Nessuno si curò di rispondergli ed egli tacque riconoscendosi sciocco e noioso.
Aiutata dalla cameriera, Annetta servì il tè. Con Macario ella insistette che prendesse anche qualche cosa d'altro; incaricò la cameriera di porgere una tazza ad Alfonso gli occhi del quale brillarono dall'ira. Cominciava a sentire il dovere di reagire; quello che più di tutto lo preoccupava era il timore che Macario lo disprezzasse vedendolo subire tanto umilmente tali impertinenze. Avrebbe dato del suo sangue per trovare una parola acconcia, pungente.
— Non prendo mai tè — disse con accento cortese, quasi domandando scusa, irritato di non trovare altra frase e di non saperle dare altra intonazione.
— Vuole del cognac? — domandò Annetta senza guardarlo.
— No! — e non volle dire di più, ma un inchino involontario rese cortese anche questo monosillabo.
Macario gli diresse più di spesso la parola e Alfonso pensò ch'era stato colpito dallo strano contegno d'Annetta e che volesse indennizzarlo con le sue attenzioni. A Macario Alfonso rispose con maggiore tranquillità ma anche a monosillabi.

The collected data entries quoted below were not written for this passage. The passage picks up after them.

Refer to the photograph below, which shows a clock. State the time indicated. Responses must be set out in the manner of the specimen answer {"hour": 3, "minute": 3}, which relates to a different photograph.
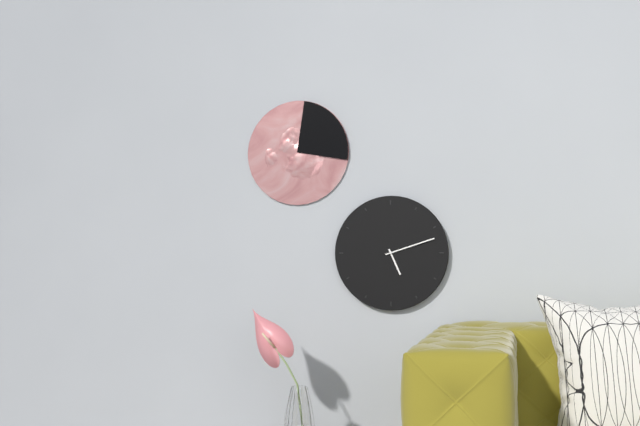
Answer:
{"hour": 5, "minute": 12}
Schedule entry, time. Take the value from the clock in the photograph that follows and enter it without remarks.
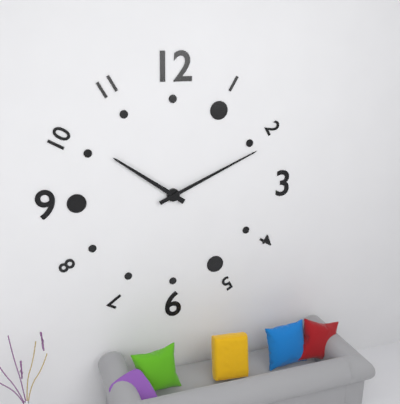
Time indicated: 10:11
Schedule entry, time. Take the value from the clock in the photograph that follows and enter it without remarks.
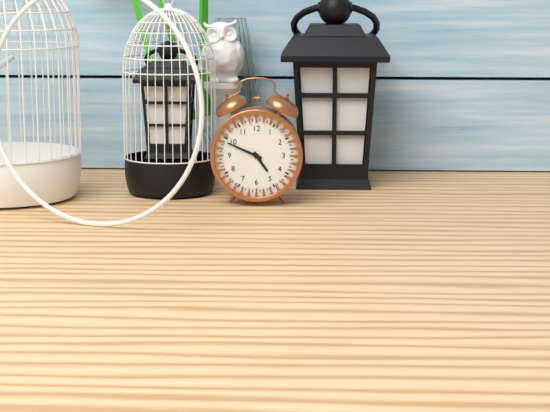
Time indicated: 4:49
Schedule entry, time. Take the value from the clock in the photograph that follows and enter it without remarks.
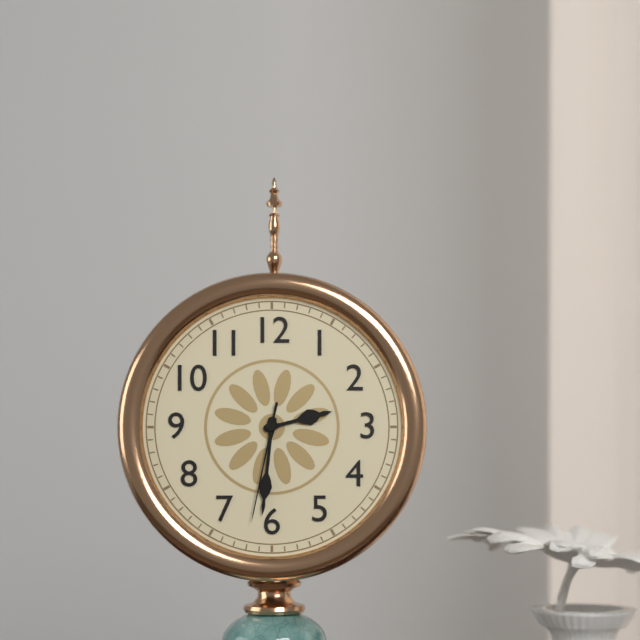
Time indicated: 2:31:32
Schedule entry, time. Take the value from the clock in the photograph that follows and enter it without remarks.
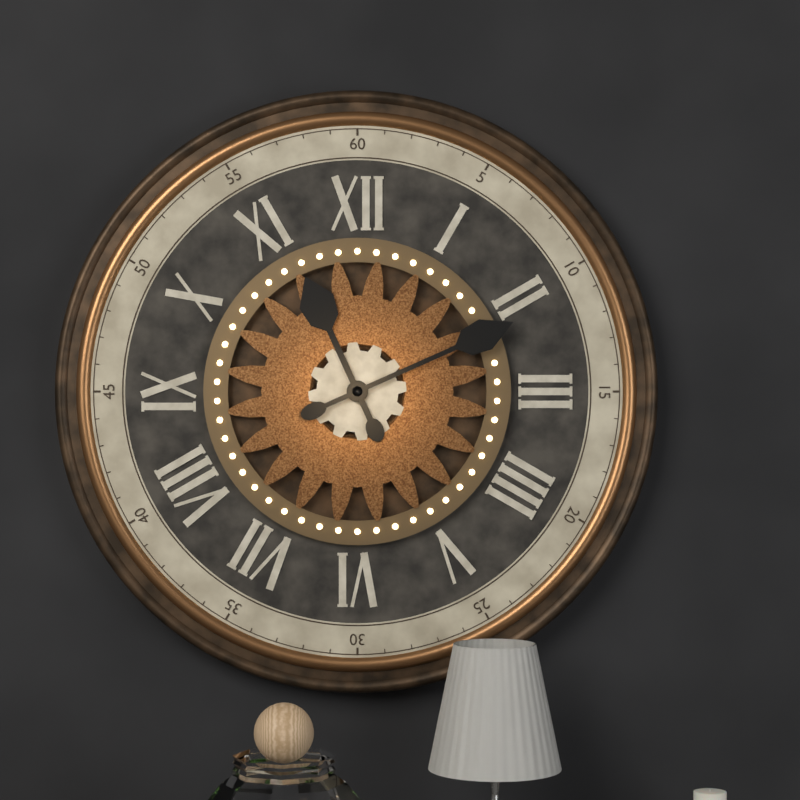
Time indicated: 11:11
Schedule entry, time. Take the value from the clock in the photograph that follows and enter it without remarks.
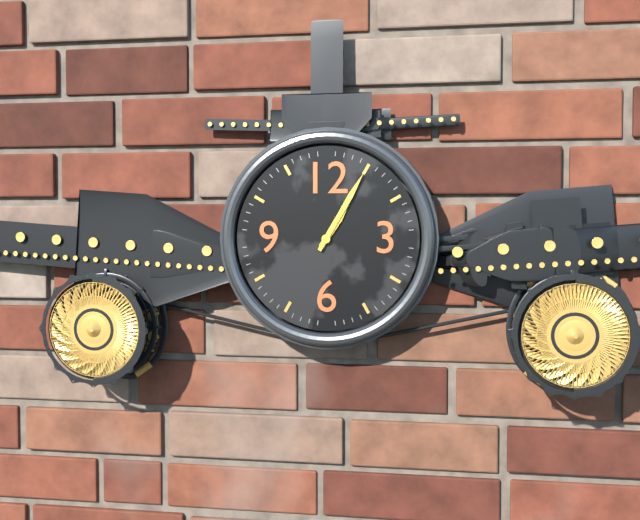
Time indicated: 1:05
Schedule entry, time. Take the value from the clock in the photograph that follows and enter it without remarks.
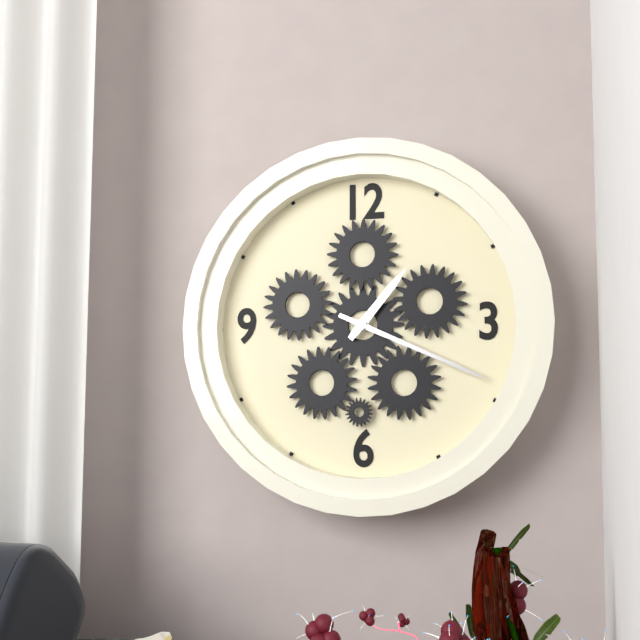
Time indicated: 1:19
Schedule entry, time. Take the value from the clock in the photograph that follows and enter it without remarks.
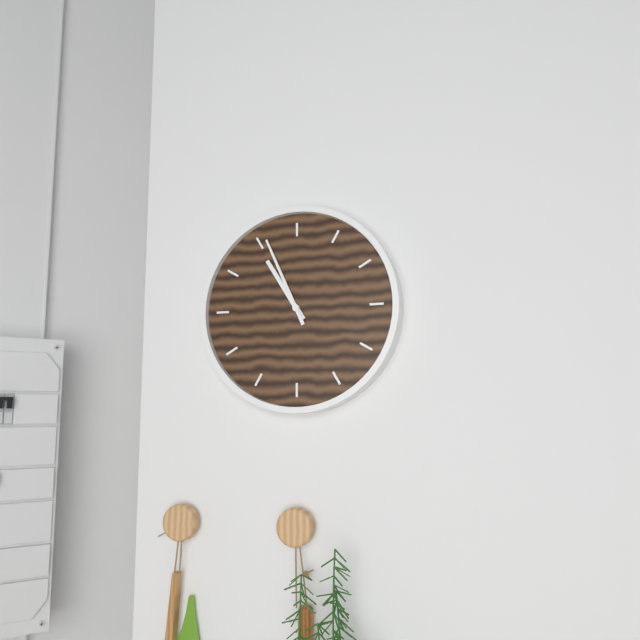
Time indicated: 10:56
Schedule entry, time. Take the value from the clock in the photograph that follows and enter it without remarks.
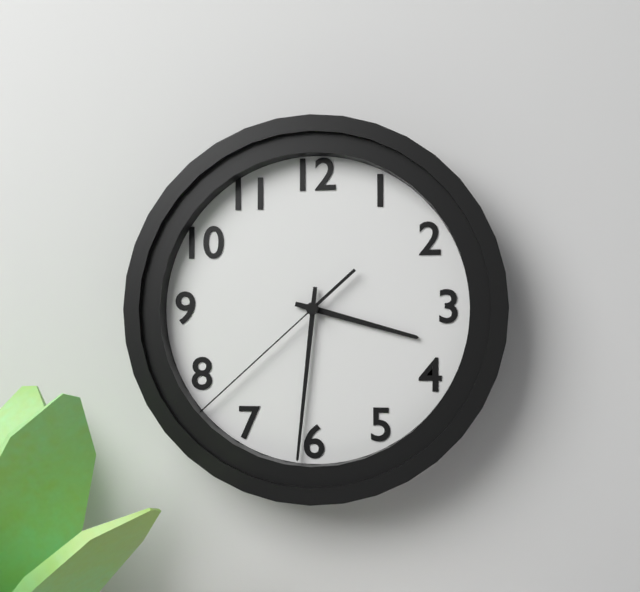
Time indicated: 3:31:38
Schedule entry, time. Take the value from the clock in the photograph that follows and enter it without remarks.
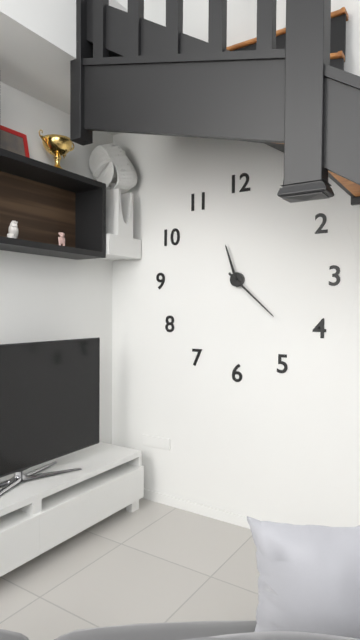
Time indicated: 11:22
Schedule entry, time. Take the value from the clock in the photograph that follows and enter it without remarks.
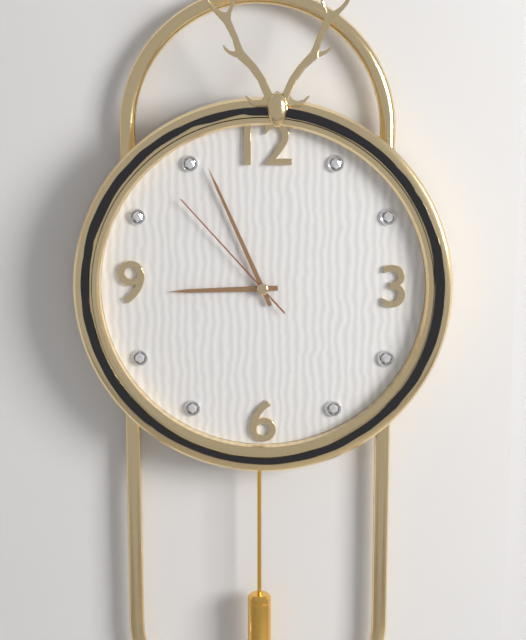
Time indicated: 8:56:53
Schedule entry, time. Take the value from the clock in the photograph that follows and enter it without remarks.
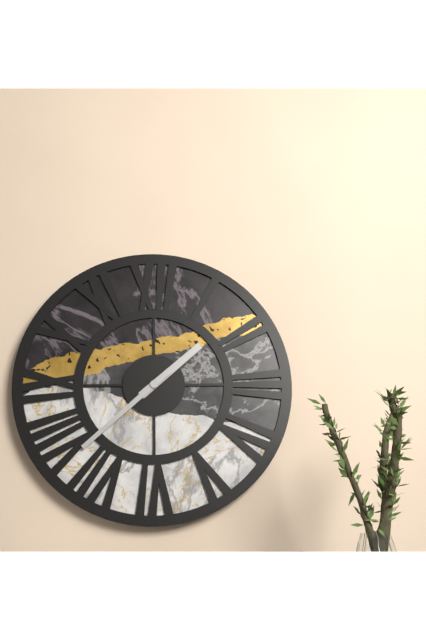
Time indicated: 1:38
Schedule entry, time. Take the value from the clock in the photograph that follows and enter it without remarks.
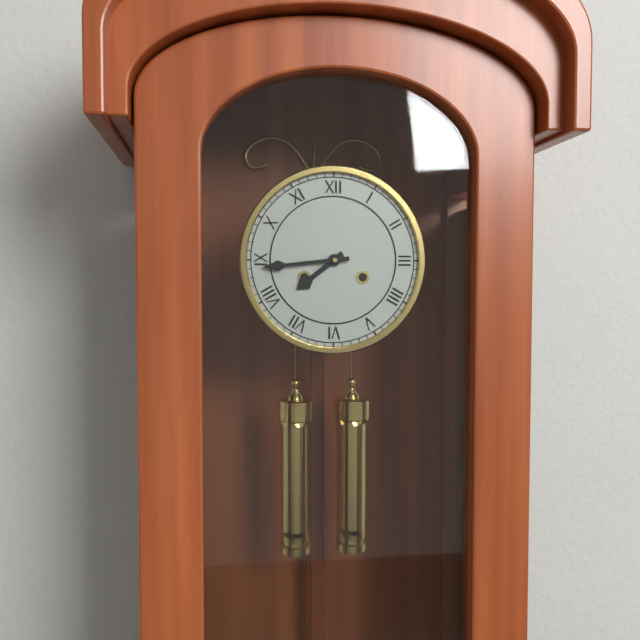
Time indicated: 7:44
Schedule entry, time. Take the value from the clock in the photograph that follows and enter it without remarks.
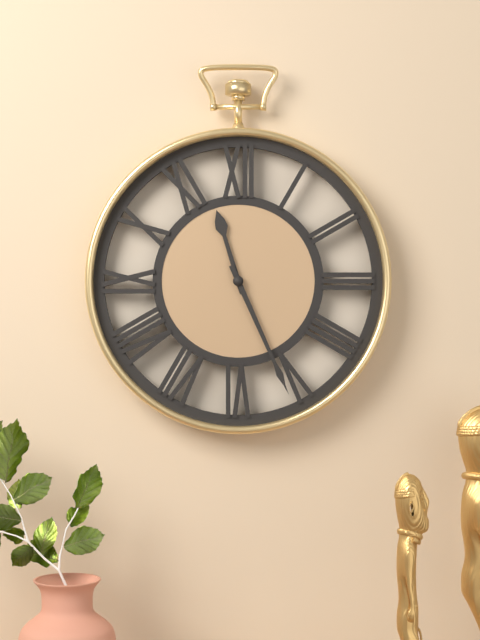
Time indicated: 11:26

— Suona qualche strumento?
— No!
Macario gliene fece i complimenti; nulla di più terribile di uno strimpellatore dilettante.
— Cantare, meno male, come mia cugina. Non capisce tutto quello che canta, ma ha la voce aggradevole e piace. Piace persino a me; il mio entusiasmo di poco fa era sincero.
Annetta ringraziò con ironia, si capiva però ch'era offesa del rimprovero più di quanto volesse lasciare trasparire e lo capì anche Alfonso che ne ebbe un senso di profonda soddisfazione; anch'essa andava ora cercando senza trovarla una risposta per ferire o per difendersi.